### ABOUT THIS TASK:
Please list every data-rate figure, with its unit, that the passage on drive striping gives.

### SUPPLIED PASSAGE:
This technique can be expanded to further increase the sustained throughput of the outer partitions, in the above two drive array, to give nearly the same maximum or average throughput across the entire array, by striping 3 drives together in 3 partitions each. In this case, the middle partitions are striped together and the outer and inner partitions are striped together, as in the above example. However, if striping the outer partitions of 3 drives together, the middle partitions together, and the inner partitions together provides sufficient throughput on each stripe set for the video application, including dual stream real time effects, then there is no reason to get creative with drive striping using Striped Ape Technology. A prime example here is the Pinnacle TARGA 2000 RTX dual stream video capture board. In single stream, the board can support up to about 450 kb/frame, but due to its chipset architecture it can only support a maximum of 220 kb/frame in dual stream mode, which translates to 13.2 MB/second. Two striped AV optimized Seagate Cheetah hard drives have no problem supporting that rate even on the inner cylinders.

Another technique used to increase striped drive throughput is to stripe across host bus adapters. This can be as simple as having the 2 hard drives connected to controller A striped with the 2 hard drives connected to controller B or as complex as striping whole RAID arrays together across two RAID controllers. In either case, due to the increase in performance, there would be no reason to be creative in which partitions are striped together.

### RECORD EXCERPTS:
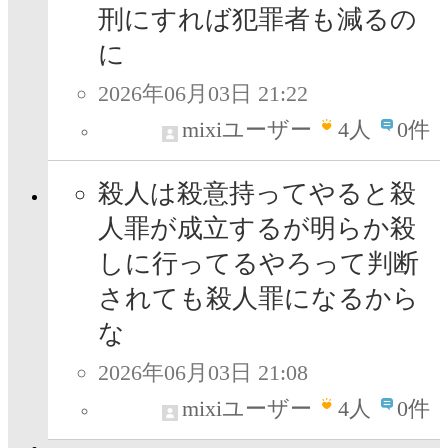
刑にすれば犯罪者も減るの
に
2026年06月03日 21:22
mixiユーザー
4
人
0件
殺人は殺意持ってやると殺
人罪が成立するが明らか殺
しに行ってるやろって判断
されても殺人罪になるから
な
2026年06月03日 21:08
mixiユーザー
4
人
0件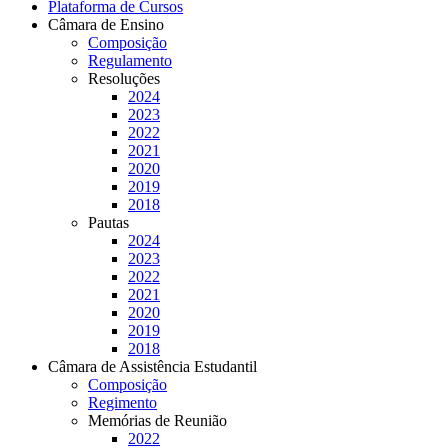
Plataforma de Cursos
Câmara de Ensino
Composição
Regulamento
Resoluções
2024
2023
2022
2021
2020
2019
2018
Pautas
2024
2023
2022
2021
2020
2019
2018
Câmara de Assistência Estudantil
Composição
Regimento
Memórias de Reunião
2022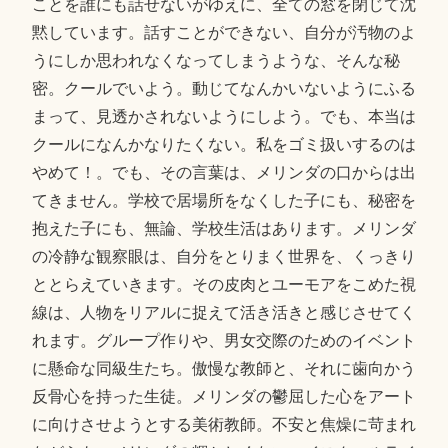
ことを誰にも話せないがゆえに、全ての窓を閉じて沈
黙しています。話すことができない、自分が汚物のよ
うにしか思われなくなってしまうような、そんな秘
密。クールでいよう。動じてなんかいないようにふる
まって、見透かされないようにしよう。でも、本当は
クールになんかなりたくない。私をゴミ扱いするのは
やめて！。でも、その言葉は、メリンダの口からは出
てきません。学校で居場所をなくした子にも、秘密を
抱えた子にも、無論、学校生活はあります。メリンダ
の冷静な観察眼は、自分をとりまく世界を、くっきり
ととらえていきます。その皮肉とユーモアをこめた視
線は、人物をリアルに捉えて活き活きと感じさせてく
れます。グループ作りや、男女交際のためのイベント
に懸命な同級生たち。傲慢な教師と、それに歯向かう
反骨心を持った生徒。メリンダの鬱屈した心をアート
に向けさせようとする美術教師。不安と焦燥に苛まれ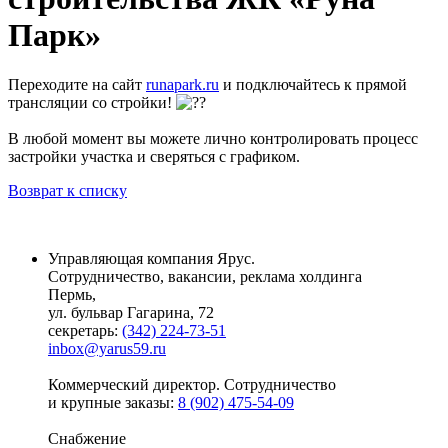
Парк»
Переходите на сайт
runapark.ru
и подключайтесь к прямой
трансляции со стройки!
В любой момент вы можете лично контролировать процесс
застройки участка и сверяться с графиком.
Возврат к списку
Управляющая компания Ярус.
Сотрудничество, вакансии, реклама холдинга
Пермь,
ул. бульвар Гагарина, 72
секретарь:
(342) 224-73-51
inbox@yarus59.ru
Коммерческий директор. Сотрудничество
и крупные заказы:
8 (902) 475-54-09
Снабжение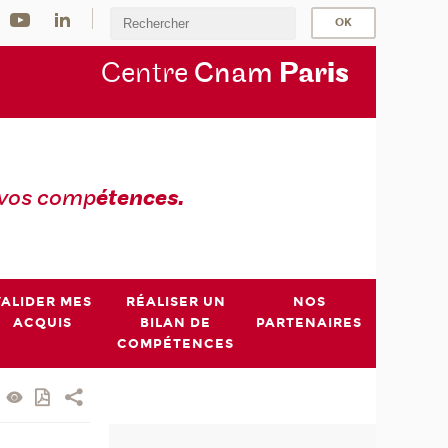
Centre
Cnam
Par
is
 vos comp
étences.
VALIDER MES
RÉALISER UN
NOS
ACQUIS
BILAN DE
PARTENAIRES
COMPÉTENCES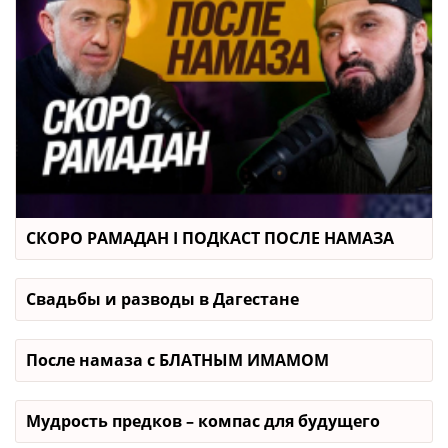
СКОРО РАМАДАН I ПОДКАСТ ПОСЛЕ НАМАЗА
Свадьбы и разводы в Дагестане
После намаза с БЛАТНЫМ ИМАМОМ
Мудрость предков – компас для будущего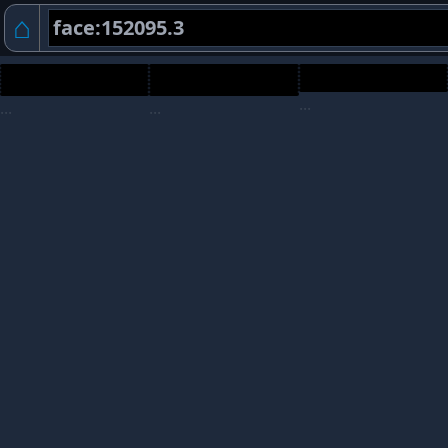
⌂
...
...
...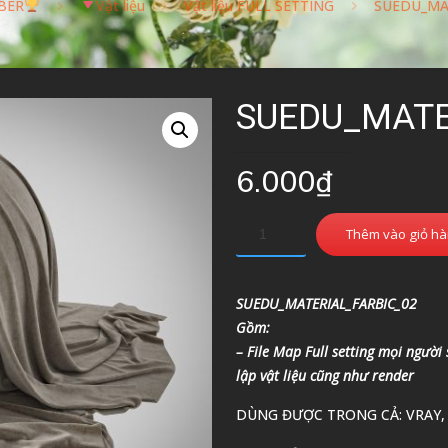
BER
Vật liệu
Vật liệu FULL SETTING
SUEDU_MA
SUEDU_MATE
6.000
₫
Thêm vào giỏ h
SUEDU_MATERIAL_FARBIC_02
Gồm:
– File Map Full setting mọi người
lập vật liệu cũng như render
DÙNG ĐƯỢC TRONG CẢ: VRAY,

...

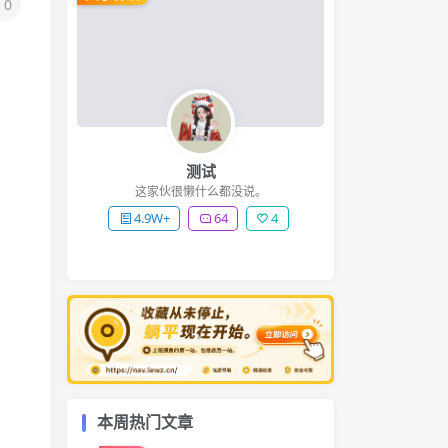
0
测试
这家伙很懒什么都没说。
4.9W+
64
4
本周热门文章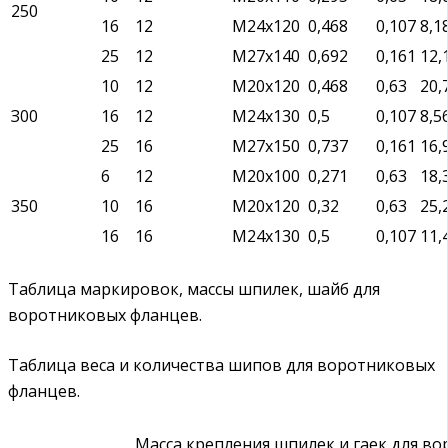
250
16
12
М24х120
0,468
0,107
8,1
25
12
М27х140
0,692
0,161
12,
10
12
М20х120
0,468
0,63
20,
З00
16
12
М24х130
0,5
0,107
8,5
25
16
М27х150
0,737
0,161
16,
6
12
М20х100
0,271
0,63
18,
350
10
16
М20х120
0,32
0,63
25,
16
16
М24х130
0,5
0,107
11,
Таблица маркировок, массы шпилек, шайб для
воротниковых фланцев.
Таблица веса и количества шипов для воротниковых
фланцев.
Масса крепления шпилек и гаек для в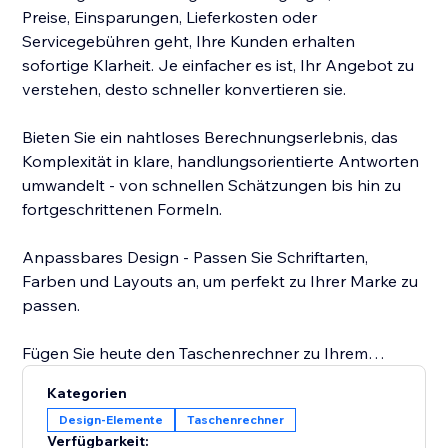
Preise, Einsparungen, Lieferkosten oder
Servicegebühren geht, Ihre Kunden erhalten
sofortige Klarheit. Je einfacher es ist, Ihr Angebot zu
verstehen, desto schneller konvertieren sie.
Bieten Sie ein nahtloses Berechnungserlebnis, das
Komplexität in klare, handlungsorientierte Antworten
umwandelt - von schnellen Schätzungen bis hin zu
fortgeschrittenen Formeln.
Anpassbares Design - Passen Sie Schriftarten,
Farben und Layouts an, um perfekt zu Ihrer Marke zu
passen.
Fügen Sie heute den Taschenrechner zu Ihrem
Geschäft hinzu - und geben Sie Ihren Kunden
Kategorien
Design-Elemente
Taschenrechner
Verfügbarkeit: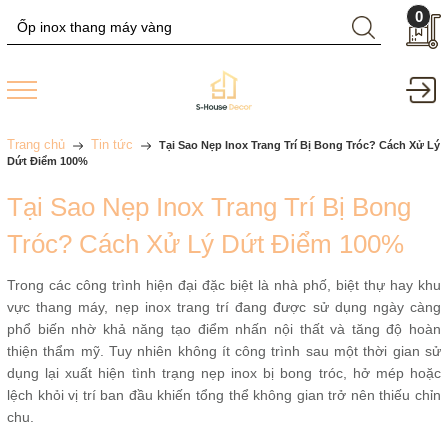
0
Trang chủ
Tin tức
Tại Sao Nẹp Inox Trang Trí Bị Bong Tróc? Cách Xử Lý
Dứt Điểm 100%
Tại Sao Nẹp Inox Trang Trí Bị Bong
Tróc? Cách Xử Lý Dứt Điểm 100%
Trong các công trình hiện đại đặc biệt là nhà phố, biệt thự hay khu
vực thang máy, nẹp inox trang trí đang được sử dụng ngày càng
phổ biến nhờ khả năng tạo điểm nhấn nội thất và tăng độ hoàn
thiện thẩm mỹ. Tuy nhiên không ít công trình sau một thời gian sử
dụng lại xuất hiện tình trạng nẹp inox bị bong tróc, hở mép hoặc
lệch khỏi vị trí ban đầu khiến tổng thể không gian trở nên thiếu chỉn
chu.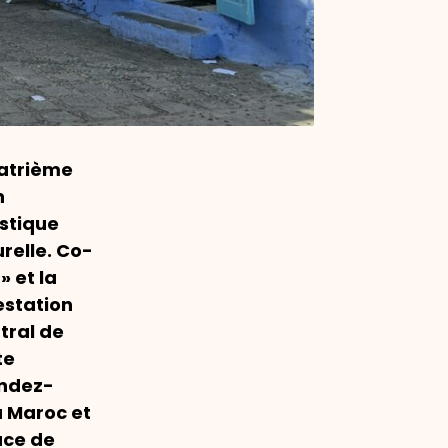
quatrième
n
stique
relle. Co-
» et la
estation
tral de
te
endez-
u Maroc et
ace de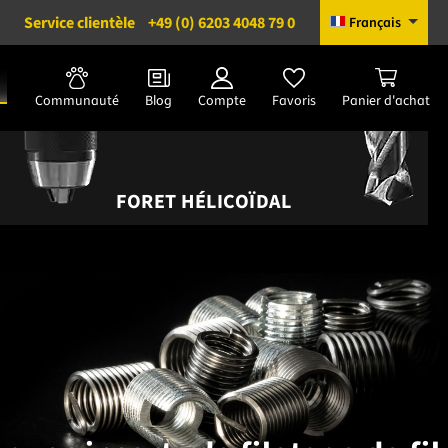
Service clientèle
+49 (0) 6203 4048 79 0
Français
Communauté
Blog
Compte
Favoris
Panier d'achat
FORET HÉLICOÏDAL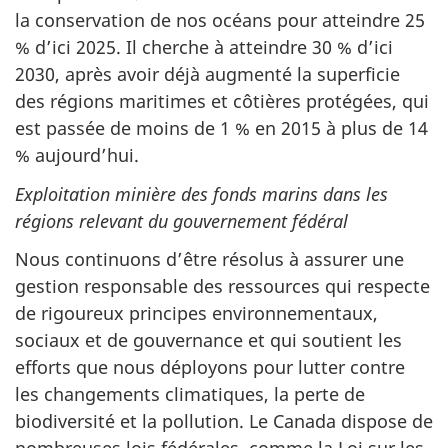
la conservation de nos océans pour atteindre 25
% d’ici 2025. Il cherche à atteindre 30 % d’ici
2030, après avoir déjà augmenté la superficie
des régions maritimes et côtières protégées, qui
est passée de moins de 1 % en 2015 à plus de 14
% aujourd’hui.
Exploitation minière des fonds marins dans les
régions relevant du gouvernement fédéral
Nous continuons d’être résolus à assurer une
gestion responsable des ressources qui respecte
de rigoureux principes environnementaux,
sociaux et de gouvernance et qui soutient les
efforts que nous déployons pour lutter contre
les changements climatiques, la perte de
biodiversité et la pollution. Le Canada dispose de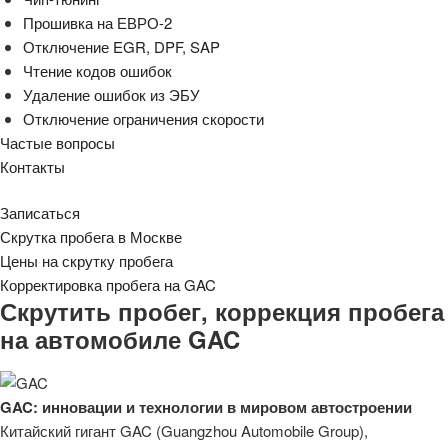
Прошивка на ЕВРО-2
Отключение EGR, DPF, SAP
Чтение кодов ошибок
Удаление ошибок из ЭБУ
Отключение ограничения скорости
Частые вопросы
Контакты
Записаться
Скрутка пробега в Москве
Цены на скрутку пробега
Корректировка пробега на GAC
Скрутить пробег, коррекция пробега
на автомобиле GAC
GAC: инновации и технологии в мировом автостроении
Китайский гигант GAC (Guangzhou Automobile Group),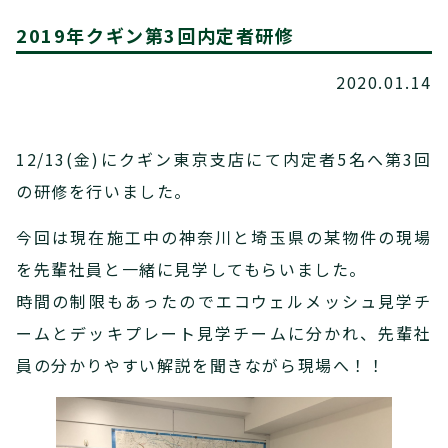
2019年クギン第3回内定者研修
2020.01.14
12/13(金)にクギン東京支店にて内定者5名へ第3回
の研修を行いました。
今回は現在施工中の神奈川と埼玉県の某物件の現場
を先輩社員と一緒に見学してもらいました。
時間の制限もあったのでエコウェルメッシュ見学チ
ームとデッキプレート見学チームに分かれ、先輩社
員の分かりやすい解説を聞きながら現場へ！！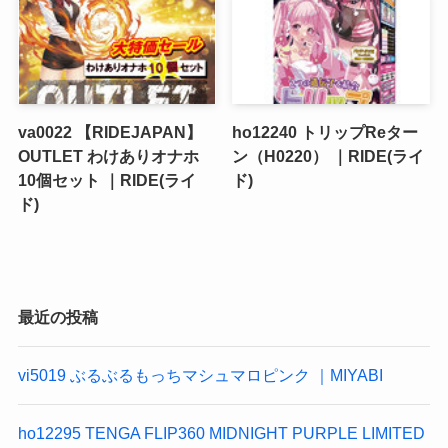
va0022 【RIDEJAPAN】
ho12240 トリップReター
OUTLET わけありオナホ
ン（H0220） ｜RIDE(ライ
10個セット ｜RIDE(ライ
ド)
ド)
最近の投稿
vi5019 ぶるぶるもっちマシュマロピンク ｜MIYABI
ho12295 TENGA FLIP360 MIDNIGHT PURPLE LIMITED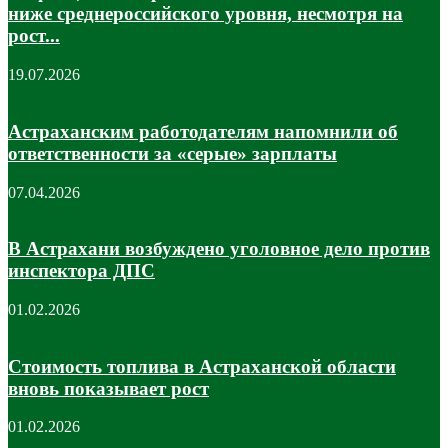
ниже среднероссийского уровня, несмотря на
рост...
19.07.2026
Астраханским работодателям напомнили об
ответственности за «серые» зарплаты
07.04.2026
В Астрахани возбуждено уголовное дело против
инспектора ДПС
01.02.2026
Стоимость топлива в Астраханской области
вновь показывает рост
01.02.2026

### RESULT OF THIS EXERCISE:
- about 450 kb/frame
- 220 kb/frame
- 13.2 MB/second